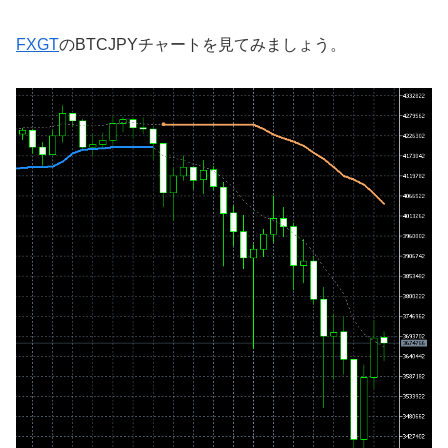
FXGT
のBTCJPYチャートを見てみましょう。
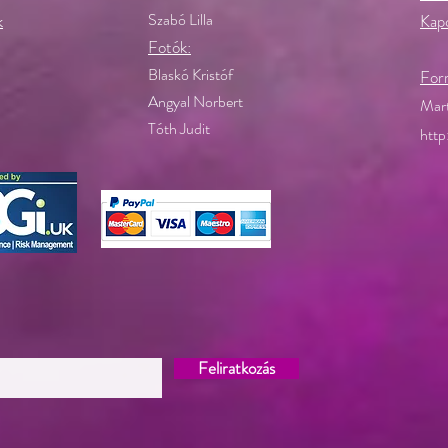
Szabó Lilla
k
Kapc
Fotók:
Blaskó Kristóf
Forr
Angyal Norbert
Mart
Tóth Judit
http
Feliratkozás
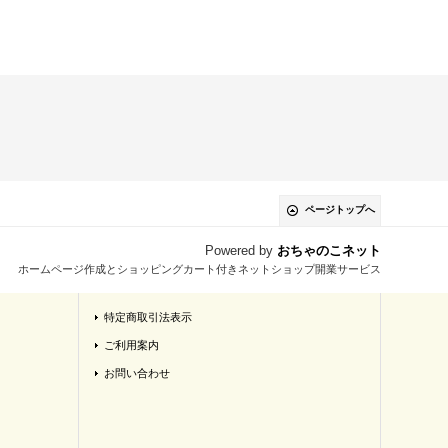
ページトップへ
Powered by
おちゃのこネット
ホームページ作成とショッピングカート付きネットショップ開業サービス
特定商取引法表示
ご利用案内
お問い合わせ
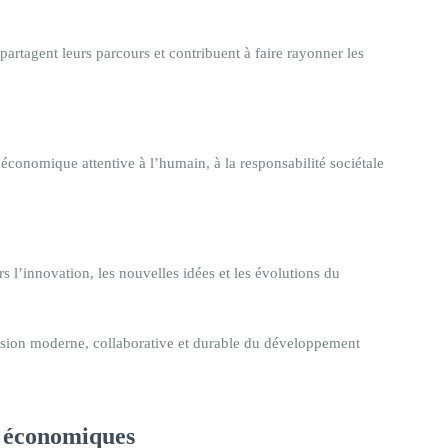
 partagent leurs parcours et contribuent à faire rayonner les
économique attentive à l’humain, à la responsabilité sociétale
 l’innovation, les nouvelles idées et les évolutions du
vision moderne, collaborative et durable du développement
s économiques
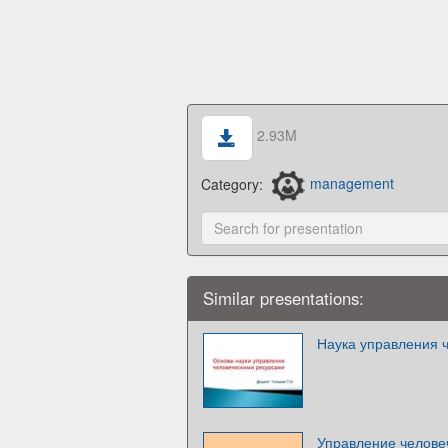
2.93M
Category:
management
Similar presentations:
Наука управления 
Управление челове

======

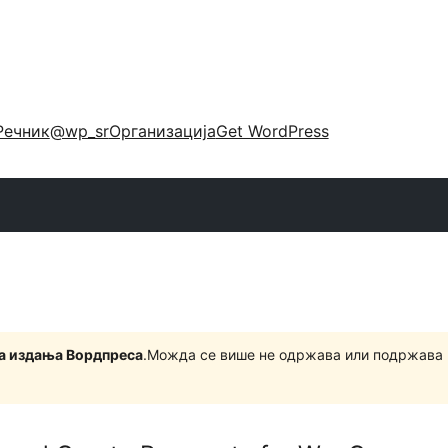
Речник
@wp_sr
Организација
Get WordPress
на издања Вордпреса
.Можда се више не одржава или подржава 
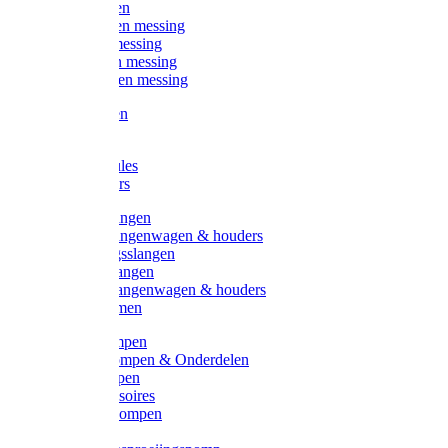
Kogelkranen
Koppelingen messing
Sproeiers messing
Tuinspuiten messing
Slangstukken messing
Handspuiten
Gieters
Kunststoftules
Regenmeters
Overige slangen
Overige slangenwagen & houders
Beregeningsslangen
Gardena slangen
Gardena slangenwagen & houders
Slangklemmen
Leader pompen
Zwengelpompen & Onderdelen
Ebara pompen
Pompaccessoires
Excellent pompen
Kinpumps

======

Provide only the number of lines in the entries that hold the word "slangenwagen".

▶ **Your response**: 2